Eso explica la reacción inicial del parlamentario. Argumentó -molesto- que su trabajo parlamentario era entre “lunes y miércoles” y de ahí que no le veía ningún problema a su viaje al Caribe. Agregó además, tener “derecho a la vida privada”. Una actitud arrogante, soberbia.
Sin embargo, con el paso de las horas, se dio cuenta del error y lo desafortunado de la frase y dio un punto de prensa para disculparse. Pero, más que aclarar el hecho, lo que hizo fue el despliegue de un relato ideológico que marcó aún más la diferencia con el resto de los chilenos.
“Yo primero respondo a Dios y luego a mi familia”, señaló, para graficar su escala de prioridades y la razón por la que optó por República Dominicana en vez de concurrir a su trabajo, como lo hacen día a día millones de trabajadores. Como si no bastara, hizo un extenso discurso acerca del cumpleaños de su padre y el viaje con otras 15 personas de su familia a celebrarlo, como si eso fuera el cumpleaños tipo de un chileno promedio.
Más allá de la torpeza de Kuntsmann, que lo único que hace es dejar en evidencia ante la ciudadanía los privilegios de que gozan los integrantes de la institución peor evaluada de todas (el parlamento), el episodio demuestra la escasa autorregulación de quienes tienen la responsabilidad de redactar las leyes que rigen al resto. Parlamentarios que viajan permanentemente al extranjero (solo en 2024 lo hicieron 66 de los 155, gastando 222 millones en viáticos y 194 millones en pasajes) asistiendo a eventos irrelevantes, honorables que en horario de trabajo se pasean por programas matinales, o diputados -como lo dejó en evidencia en su momento Lavín Jr.- que entran a la sala por 15 segundos a marcar su asistencia y se retiran, o sesiones importantes que no se pueden realizar por falta de quórum.
Y si nuestros parlamentarios no son capaces de ver el impacto que producen en la gente sus conductas, son los ciudadanos los que deben castigarlos en las épocas de elecciones. ¿Qué pensara un obrero, un cajero, un chofer de transporte, un auxiliar paramédico, un Carabinero, una profesora que para hacer un trámite administrativo o acompañar a su hijo al médico debe pedir permiso sin goce de sueldo? ¿Entenderán Kuntsmann, Ramírez (UDI), Cretton (UDI), Brito (PDG), Winter (FA), Araya (Republicano), Schönhaut (FA), Mora (RN), Pardo (RN), Ossandón (RN) y Hotuiti Teao (Evopoli) que a un trabajador chileno que no llega a trabajar se le descuenta de su salario la ausencia y corre el riesgo de ser despedido?
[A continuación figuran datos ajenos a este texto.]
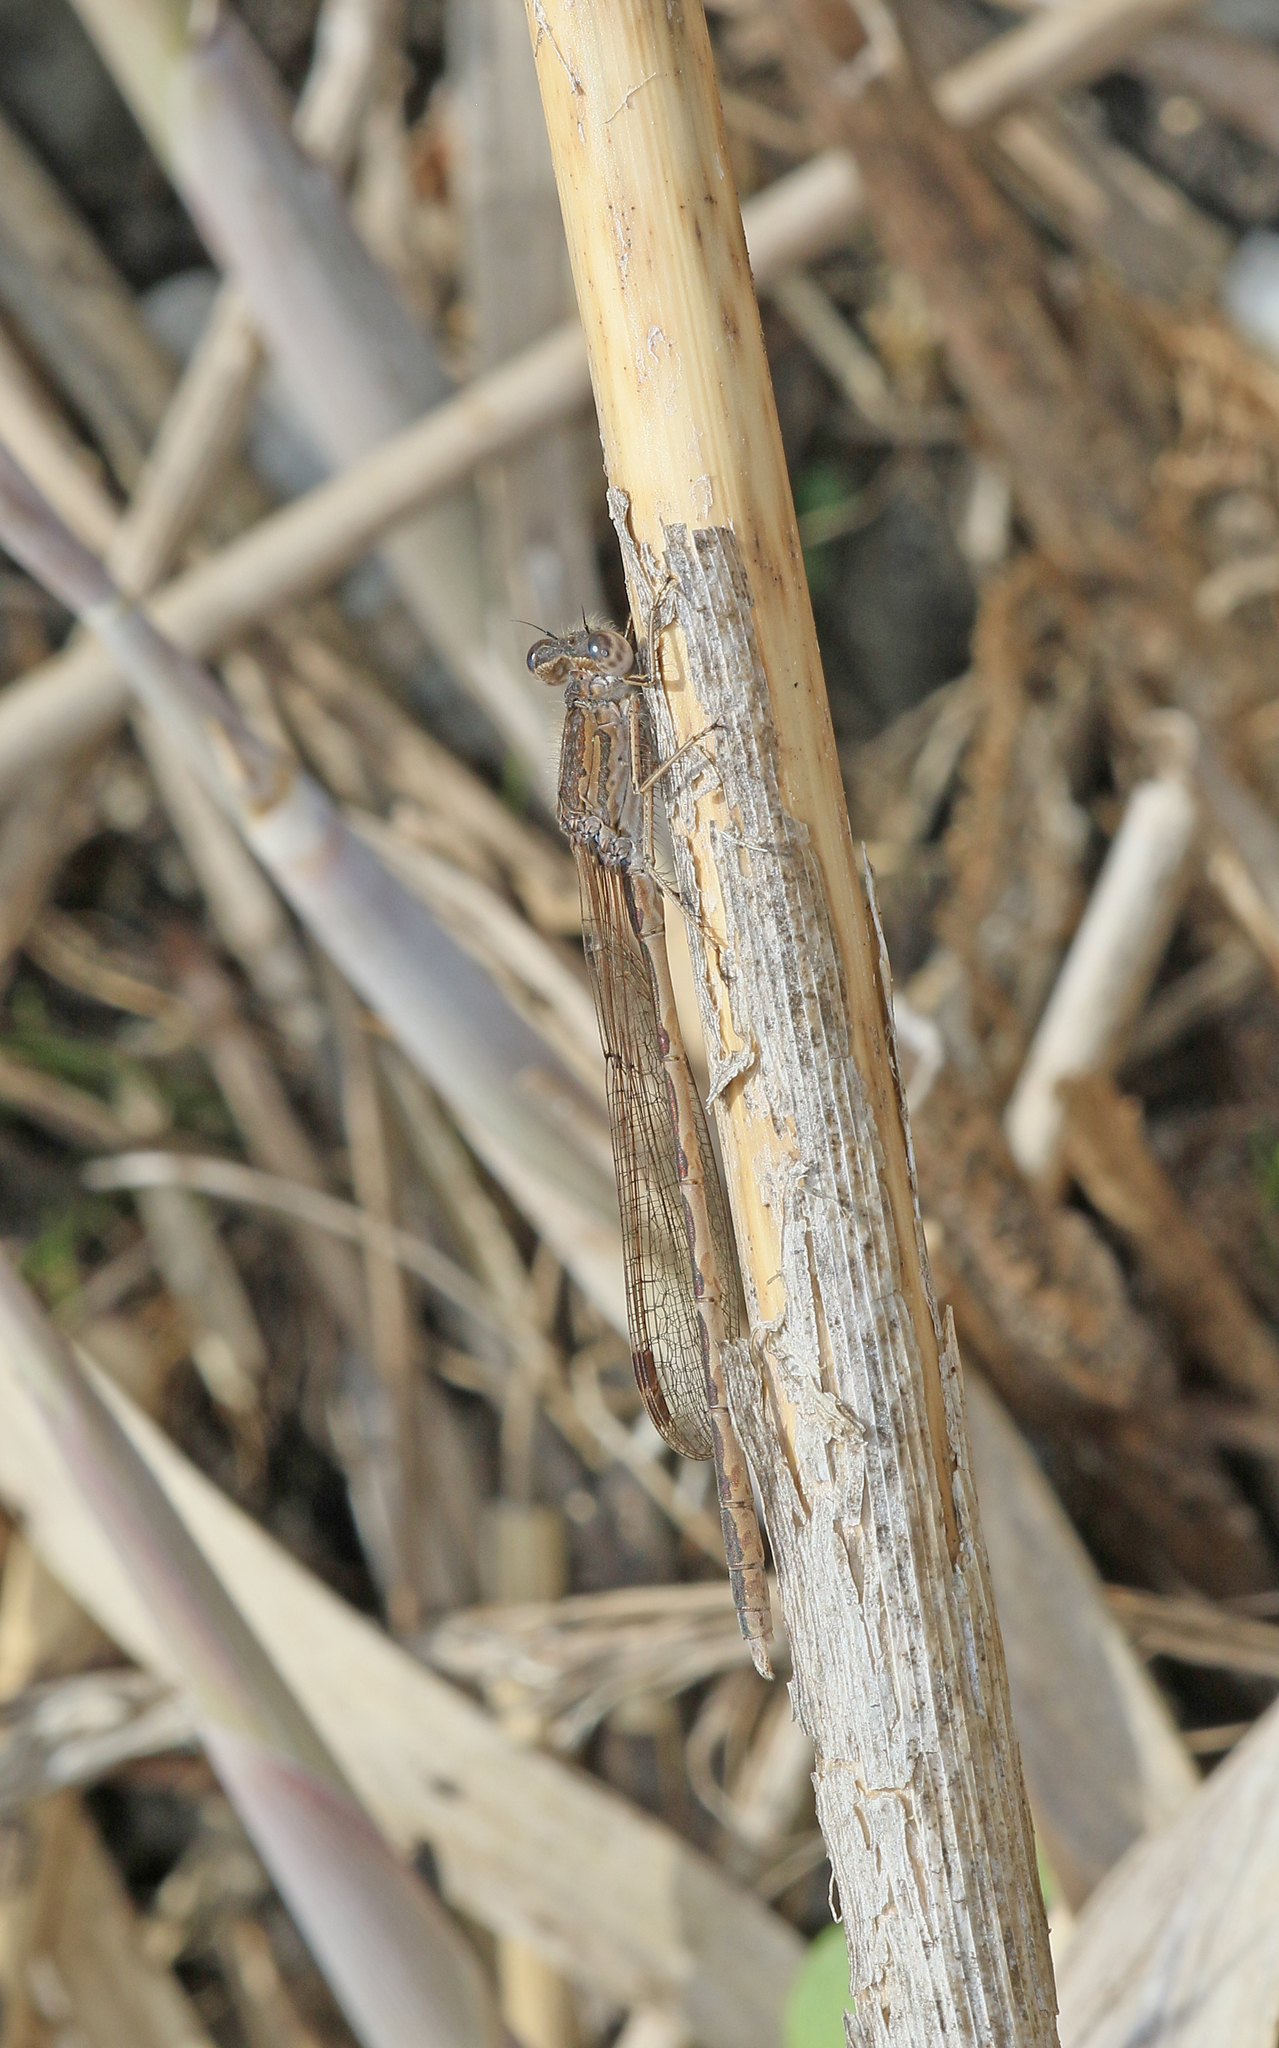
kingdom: Animalia
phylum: Arthropoda
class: Insecta
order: Odonata
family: Lestidae
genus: Sympecma
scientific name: Sympecma paedisca
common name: Siberian winter damsel
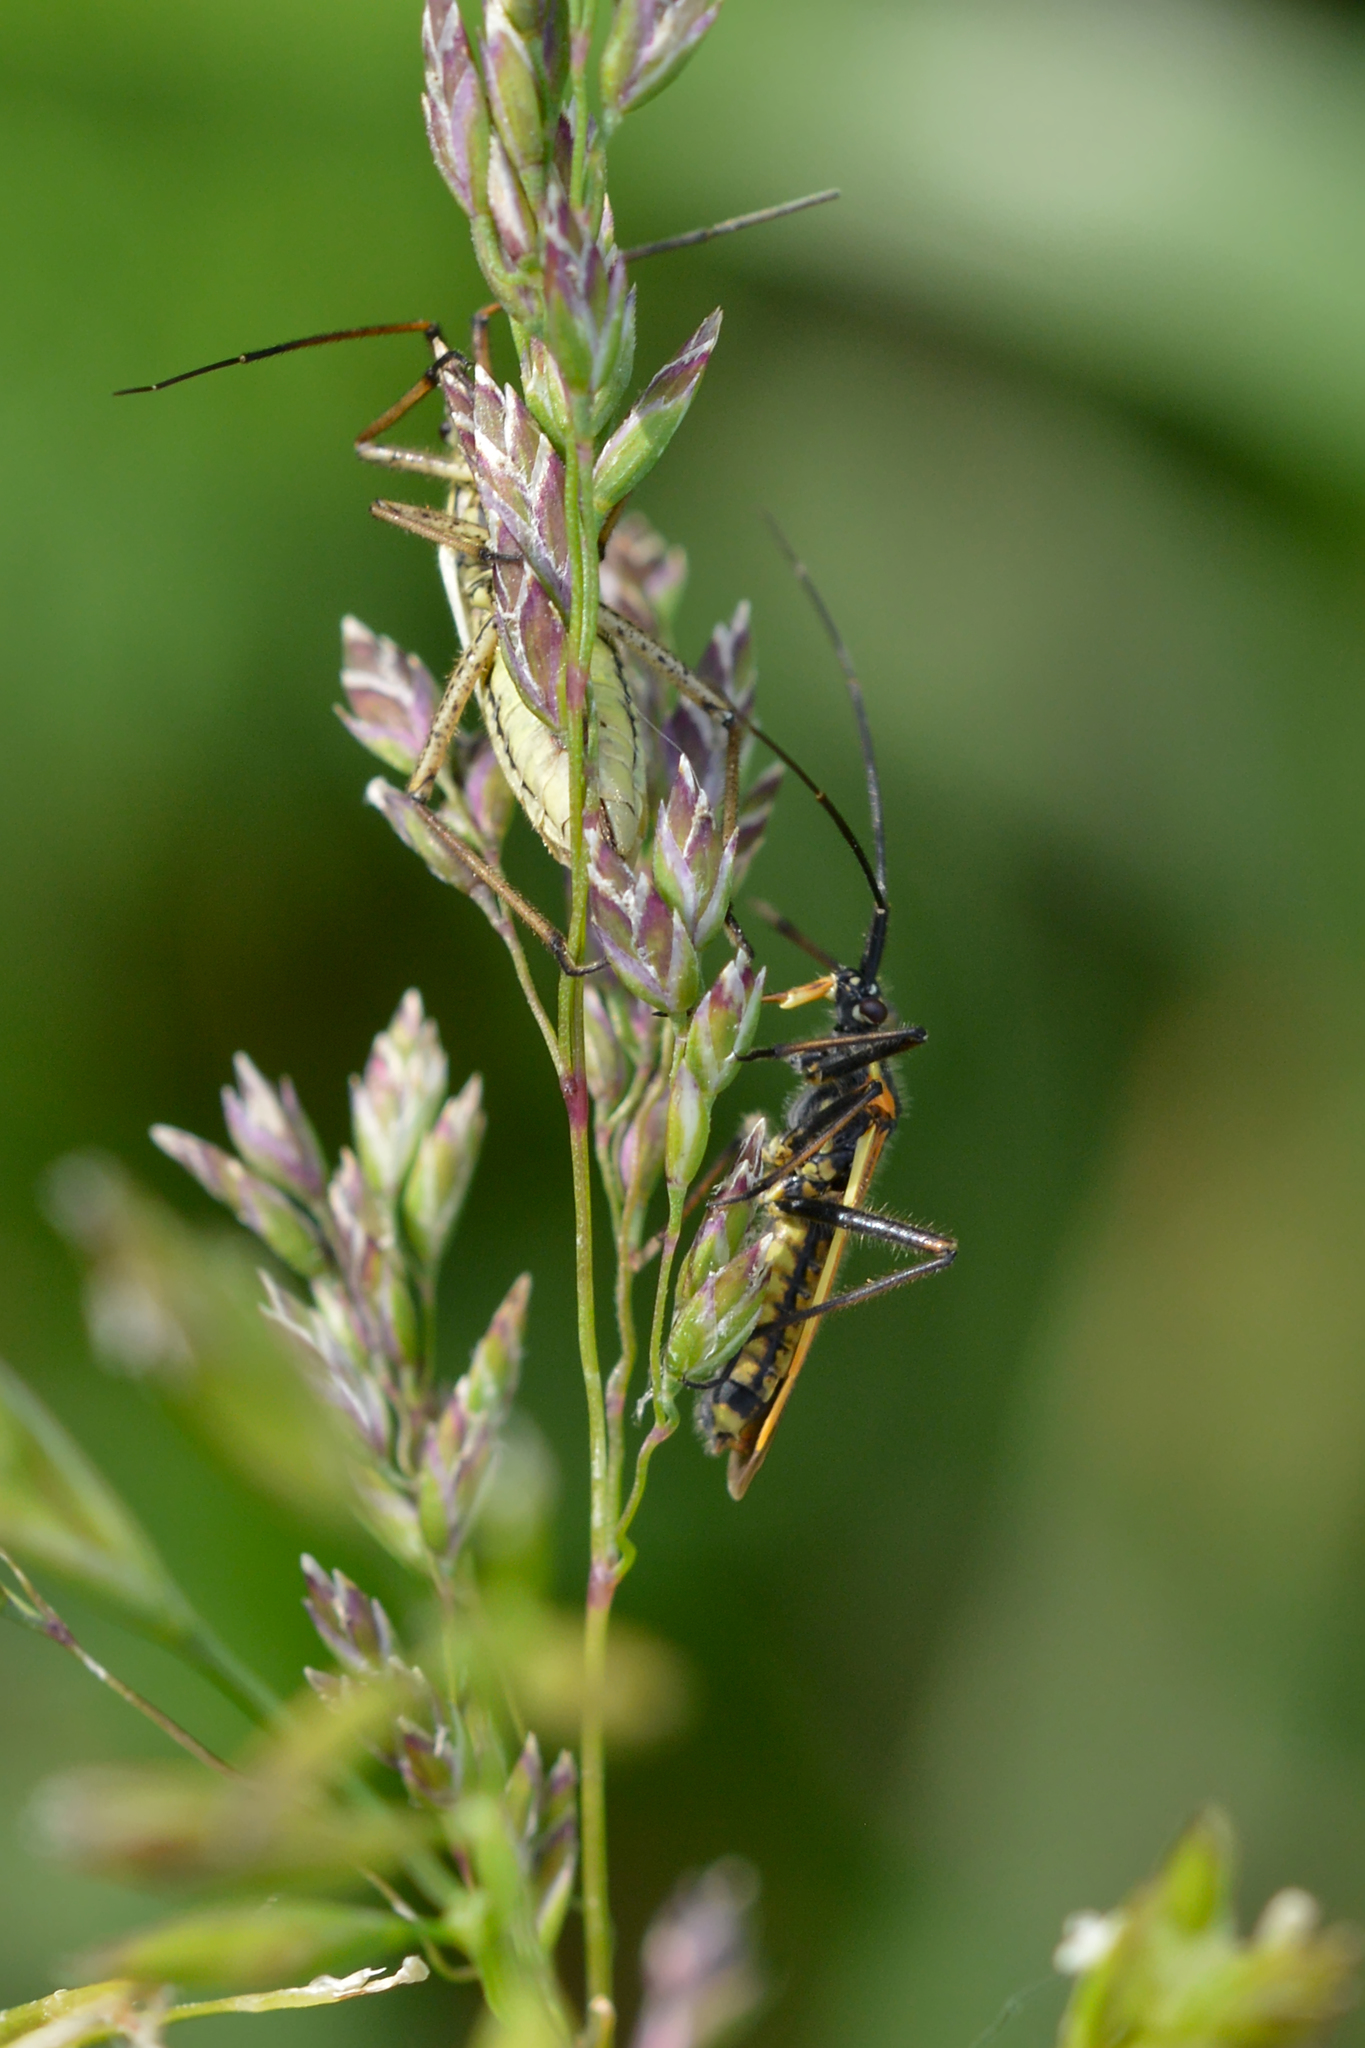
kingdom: Animalia
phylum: Arthropoda
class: Insecta
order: Hemiptera
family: Miridae
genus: Stenotus
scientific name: Stenotus binotatus
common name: Plant bug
En momentos que un sector del oficialismo levanta el grito al cielo contra la jornada de 40 horas, argumentando que esto solo ha traído consecuencias en la economía y el empleo, un grupo de parlamentarios le comunica a la sociedad chilena que ellos son superiores, estando por sobre el resto, y que tienen la flexibilidad de ejercer su labor sin fiscalización ni sanción alguna.
Bueno: en una de esas, a Kuntsman y los otros nueve diputados que se fueron de vacaciones en una semana que está considerada dentro de su jornada de trabajo, quizá se les ocurra enviar un proyecto para bajar la jornada laboral de 40 a 24 horas, que es lo que significa trabajar de lunes a miércoles. No es mala idea.